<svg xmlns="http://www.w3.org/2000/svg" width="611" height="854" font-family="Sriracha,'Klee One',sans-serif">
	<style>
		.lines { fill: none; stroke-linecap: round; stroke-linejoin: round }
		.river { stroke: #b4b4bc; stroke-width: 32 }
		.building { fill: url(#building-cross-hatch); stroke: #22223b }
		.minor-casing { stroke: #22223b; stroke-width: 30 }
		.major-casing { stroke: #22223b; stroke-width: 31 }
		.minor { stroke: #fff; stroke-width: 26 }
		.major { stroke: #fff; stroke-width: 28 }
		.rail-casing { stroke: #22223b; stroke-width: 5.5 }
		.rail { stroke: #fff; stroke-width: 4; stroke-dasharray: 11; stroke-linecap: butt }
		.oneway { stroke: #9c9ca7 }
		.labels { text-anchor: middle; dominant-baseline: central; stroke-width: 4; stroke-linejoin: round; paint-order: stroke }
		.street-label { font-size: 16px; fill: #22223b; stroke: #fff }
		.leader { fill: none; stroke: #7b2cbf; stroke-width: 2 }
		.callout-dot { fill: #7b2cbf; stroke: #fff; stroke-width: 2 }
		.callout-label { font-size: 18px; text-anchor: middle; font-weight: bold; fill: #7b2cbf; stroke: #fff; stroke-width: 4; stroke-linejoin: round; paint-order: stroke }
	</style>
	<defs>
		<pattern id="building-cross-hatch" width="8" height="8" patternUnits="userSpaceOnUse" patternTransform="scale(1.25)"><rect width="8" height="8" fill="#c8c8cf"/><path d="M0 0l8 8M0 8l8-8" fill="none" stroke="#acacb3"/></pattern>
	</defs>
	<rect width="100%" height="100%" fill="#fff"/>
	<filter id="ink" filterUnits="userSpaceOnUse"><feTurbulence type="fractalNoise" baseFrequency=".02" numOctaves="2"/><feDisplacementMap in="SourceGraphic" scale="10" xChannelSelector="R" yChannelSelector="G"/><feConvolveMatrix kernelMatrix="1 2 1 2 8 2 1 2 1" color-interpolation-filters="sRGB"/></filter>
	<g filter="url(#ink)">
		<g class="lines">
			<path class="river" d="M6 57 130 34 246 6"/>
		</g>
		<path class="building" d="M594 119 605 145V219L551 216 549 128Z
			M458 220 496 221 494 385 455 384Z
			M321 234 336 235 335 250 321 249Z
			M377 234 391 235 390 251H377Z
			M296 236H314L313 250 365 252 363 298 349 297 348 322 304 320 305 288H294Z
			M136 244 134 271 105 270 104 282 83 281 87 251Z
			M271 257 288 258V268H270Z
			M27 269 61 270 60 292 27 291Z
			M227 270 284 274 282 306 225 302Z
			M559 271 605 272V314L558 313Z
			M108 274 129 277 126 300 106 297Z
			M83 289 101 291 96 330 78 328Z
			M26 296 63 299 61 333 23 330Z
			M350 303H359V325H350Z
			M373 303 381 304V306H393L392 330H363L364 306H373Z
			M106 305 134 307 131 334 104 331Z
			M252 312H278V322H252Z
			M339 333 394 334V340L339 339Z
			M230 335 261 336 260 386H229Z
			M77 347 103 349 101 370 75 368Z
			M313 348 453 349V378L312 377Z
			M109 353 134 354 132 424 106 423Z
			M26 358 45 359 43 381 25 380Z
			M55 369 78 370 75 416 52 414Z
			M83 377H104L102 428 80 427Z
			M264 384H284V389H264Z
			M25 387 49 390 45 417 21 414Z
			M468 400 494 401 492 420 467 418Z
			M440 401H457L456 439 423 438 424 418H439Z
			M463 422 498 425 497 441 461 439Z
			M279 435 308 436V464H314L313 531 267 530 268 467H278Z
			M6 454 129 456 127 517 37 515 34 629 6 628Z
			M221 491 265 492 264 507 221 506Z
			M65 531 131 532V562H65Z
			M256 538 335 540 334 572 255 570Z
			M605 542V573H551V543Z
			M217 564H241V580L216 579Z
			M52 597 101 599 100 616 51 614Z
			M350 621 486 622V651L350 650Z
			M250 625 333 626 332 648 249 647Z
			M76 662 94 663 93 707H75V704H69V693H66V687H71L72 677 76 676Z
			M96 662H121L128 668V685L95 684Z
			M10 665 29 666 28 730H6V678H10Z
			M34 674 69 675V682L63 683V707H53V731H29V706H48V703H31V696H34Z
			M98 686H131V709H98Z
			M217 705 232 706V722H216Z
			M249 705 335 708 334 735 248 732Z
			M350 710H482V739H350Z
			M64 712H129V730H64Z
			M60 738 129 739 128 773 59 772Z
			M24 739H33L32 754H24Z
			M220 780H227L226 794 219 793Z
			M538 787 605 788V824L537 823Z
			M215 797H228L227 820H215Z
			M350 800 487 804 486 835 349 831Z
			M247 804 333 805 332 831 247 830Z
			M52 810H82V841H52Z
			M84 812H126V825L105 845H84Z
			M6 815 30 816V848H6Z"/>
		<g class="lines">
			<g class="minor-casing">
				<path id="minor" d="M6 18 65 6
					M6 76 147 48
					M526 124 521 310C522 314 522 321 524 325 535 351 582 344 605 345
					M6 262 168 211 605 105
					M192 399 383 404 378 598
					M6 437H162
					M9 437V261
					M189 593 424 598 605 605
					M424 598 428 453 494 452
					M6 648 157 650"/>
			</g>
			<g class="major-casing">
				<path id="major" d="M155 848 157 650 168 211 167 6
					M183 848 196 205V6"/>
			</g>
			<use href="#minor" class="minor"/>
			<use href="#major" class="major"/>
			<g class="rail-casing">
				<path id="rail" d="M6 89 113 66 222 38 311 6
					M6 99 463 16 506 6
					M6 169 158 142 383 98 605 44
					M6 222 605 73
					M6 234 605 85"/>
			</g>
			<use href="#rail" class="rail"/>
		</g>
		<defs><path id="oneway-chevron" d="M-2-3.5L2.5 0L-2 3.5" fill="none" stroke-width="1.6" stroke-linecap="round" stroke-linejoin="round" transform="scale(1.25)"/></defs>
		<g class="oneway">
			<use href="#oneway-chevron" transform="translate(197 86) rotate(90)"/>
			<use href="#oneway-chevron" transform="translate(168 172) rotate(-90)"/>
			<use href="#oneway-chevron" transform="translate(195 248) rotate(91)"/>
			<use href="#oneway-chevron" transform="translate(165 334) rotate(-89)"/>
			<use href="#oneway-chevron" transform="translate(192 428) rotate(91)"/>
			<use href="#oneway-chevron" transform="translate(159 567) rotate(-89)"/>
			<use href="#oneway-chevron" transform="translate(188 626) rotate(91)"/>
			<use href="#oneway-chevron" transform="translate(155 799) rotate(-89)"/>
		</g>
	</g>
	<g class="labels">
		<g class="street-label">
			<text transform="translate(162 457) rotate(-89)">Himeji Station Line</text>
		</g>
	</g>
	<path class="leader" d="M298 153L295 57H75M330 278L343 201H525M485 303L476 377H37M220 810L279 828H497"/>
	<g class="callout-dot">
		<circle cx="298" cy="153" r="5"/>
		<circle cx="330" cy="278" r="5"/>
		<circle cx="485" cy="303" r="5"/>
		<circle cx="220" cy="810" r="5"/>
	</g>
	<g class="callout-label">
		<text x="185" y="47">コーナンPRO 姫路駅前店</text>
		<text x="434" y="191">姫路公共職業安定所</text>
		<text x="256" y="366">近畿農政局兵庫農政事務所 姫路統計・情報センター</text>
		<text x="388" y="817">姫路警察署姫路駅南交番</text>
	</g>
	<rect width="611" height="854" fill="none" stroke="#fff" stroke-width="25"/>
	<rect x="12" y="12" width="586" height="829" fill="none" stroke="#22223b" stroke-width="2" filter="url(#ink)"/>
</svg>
+ + + + +
▶ _WHAT TO WORK ON_: From the first line to the last, please write out the entries exactly.

▶ _EXERCISE RESULT_:
<svg xmlns="http://www.w3.org/2000/svg" width="611" height="854" font-family="Sriracha,'Klee One',sans-serif">
	<style>
		.lines { fill: none; stroke-linecap: round; stroke-linejoin: round }
		.river { stroke: #b4b4bc; stroke-width: 32 }
		.building { fill: url(#building-cross-hatch); stroke: #22223b }
		.minor-casing { stroke: #22223b; stroke-width: 30 }
		.major-casing { stroke: #22223b; stroke-width: 31 }
		.minor { stroke: #fff; stroke-width: 26 }
		.major { stroke: #fff; stroke-width: 28 }
		.rail-casing { stroke: #22223b; stroke-width: 5.5 }
		.rail { stroke: #fff; stroke-width: 4; stroke-dasharray: 11; stroke-linecap: butt }
		.oneway { stroke: #9c9ca7 }
		.labels { text-anchor: middle; dominant-baseline: central; stroke-width: 4; stroke-linejoin: round; paint-order: stroke }
		.street-label { font-size: 16px; fill: #22223b; stroke: #fff }
		.leader { fill: none; stroke: #7b2cbf; stroke-width: 2 }
		.callout-dot { fill: #7b2cbf; stroke: #fff; stroke-width: 2 }
		.callout-label { font-size: 18px; text-anchor: middle; font-weight: bold; fill: #7b2cbf; stroke: #fff; stroke-width: 4; stroke-linejoin: round; paint-order: stroke }
	</style>
	<defs>
		<pattern id="building-cross-hatch" width="8" height="8" patternUnits="userSpaceOnUse" patternTransform="scale(1.25)"><rect width="8" height="8" fill="#c8c8cf"/><path d="M0 0l8 8M0 8l8-8" fill="none" stroke="#acacb3"/></pattern>
	</defs>
	<rect width="100%" height="100%" fill="#fff"/>
	<filter id="ink" filterUnits="userSpaceOnUse"><feTurbulence type="fractalNoise" baseFrequency=".02" numOctaves="2"/><feDisplacementMap in="SourceGraphic" scale="10" xChannelSelector="R" yChannelSelector="G"/><feConvolveMatrix kernelMatrix="1 2 1 2 8 2 1 2 1" color-interpolation-filters="sRGB"/></filter>
	<g filter="url(#ink)">
		<g class="lines">
			<path class="river" d="M6 57 130 34 246 6"/>
		</g>
		<path class="building" d="M594 119 605 145V219L551 216 549 128Z
			M458 220 496 221 494 385 455 384Z
			M321 234 336 235 335 250 321 249Z
			M377 234 391 235 390 251H377Z
			M296 236H314L313 250 365 252 363 298 349 297 348 322 304 320 305 288H294Z
			M136 244 134 271 105 270 104 282 83 281 87 251Z
			M271 257 288 258V268H270Z
			M27 269 61 270 60 292 27 291Z
			M227 270 284 274 282 306 225 302Z
			M559 271 605 272V314L558 313Z
			M108 274 129 277 126 300 106 297Z
			M83 289 101 291 96 330 78 328Z
			M26 296 63 299 61 333 23 330Z
			M350 303H359V325H350Z
			M373 303 381 304V306H393L392 330H363L364 306H373Z
			M106 305 134 307 131 334 104 331Z
			M252 312H278V322H252Z
			M339 333 394 334V340L339 339Z
			M230 335 261 336 260 386H229Z
			M77 347 103 349 101 370 75 368Z
			M313 348 453 349V378L312 377Z
			M109 353 134 354 132 424 106 423Z
			M26 358 45 359 43 381 25 380Z
			M55 369 78 370 75 416 52 414Z
			M83 377H104L102 428 80 427Z
			M264 384H284V389H264Z
			M25 387 49 390 45 417 21 414Z
			M468 400 494 401 492 420 467 418Z
			M440 401H457L456 439 423 438 424 418H439Z
			M463 422 498 425 497 441 461 439Z
			M279 435 308 436V464H314L313 531 267 530 268 467H278Z
			M6 454 129 456 127 517 37 515 34 629 6 628Z
			M221 491 265 492 264 507 221 506Z
			M65 531 131 532V562H65Z
			M256 538 335 540 334 572 255 570Z
			M605 542V573H551V543Z
			M217 564H241V580L216 579Z
			M52 597 101 599 100 616 51 614Z
			M350 621 486 622V651L350 650Z
			M250 625 333 626 332 648 249 647Z
			M76 662 94 663 93 707H75V704H69V693H66V687H71L72 677 76 676Z
			M96 662H121L128 668V685L95 684Z
			M10 665 29 666 28 730H6V678H10Z
			M34 674 69 675V682L63 683V707H53V731H29V706H48V703H31V696H34Z
			M98 686H131V709H98Z
			M217 705 232 706V722H216Z
			M249 705 335 708 334 735 248 732Z
			M350 710H482V739H350Z
			M64 712H129V730H64Z
			M60 738 129 739 128 773 59 772Z
			M24 739H33L32 754H24Z
			M220 780H227L226 794 219 793Z
			M538 787 605 788V824L537 823Z
			M215 797H228L227 820H215Z
			M350 800 487 804 486 835 349 831Z
			M247 804 333 805 332 831 247 830Z
			M52 810H82V841H52Z
			M84 812H126V825L105 845H84Z
			M6 815 30 816V848H6Z"/>
		<g class="lines">
			<g class="minor-casing">
				<path id="minor" d="M6 18 65 6
					M6 76 147 48
					M526 124 521 310C522 314 522 321 524 325 535 351 582 344 605 345
					M6 262 168 211 605 105
					M192 399 383 404 378 598
					M6 437H162
					M9 437V261
					M189 593 424 598 605 605
					M424 598 428 453 494 452
					M6 648 157 650"/>
			</g>
			<g class="major-casing">
				<path id="major" d="M155 848 157 650 168 211 167 6
					M183 848 196 205V6"/>
			</g>
			<use href="#minor" class="minor"/>
			<use href="#major" class="major"/>
			<g class="rail-casing">
				<path id="rail" d="M6 89 113 66 222 38 311 6
					M6 99 463 16 506 6
					M6 169 158 142 383 98 605 44
					M6 222 605 73
					M6 234 605 85"/>
			</g>
			<use href="#rail" class="rail"/>
		</g>
		<defs><path id="oneway-chevron" d="M-2-3.5L2.5 0L-2 3.5" fill="none" stroke-width="1.6" stroke-linecap="round" stroke-linejoin="round" transform="scale(1.25)"/></defs>
		<g class="oneway">
			<use href="#oneway-chevron" transform="translate(197 86) rotate(90)"/>
			<use href="#oneway-chevron" transform="translate(168 172) rotate(-90)"/>
			<use href="#oneway-chevron" transform="translate(195 248) rotate(91)"/>
			<use href="#oneway-chevron" transform="translate(165 334) rotate(-89)"/>
			<use href="#oneway-chevron" transform="translate(192 428) rotate(91)"/>
			<use href="#oneway-chevron" transform="translate(159 567) rotate(-89)"/>
			<use href="#oneway-chevron" transform="translate(188 626) rotate(91)"/>
			<use href="#oneway-chevron" transform="translate(155 799) rotate(-89)"/>
		</g>
	</g>
	<g class="labels">
		<g class="street-label">
			<text transform="translate(162 457) rotate(-89)">Himeji Station Line</text>
		</g>
	</g>
	<path class="leader" d="M298 153L295 57H75M330 278L343 201H525M485 303L476 377H37M220 810L279 828H497"/>
	<g class="callout-dot">
		<circle cx="298" cy="153" r="5"/>
		<circle cx="330" cy="278" r="5"/>
		<circle cx="485" cy="303" r="5"/>
		<circle cx="220" cy="810" r="5"/>
	</g>
	<g class="callout-label">
		<text x="185" y="47">コーナンPRO 姫路駅前店</text>
		<text x="434" y="191">姫路公共職業安定所</text>
		<text x="256" y="366">近畿農政局兵庫農政事務所 姫路統計・情報センター</text>
		<text x="388" y="817">姫路警察署姫路駅南交番</text>
	</g>
	<rect width="611" height="854" fill="none" stroke="#fff" stroke-width="25"/>
	<rect x="12" y="12" width="586" height="829" fill="none" stroke="#22223b" stroke-width="2" filter="url(#ink)"/>
</svg>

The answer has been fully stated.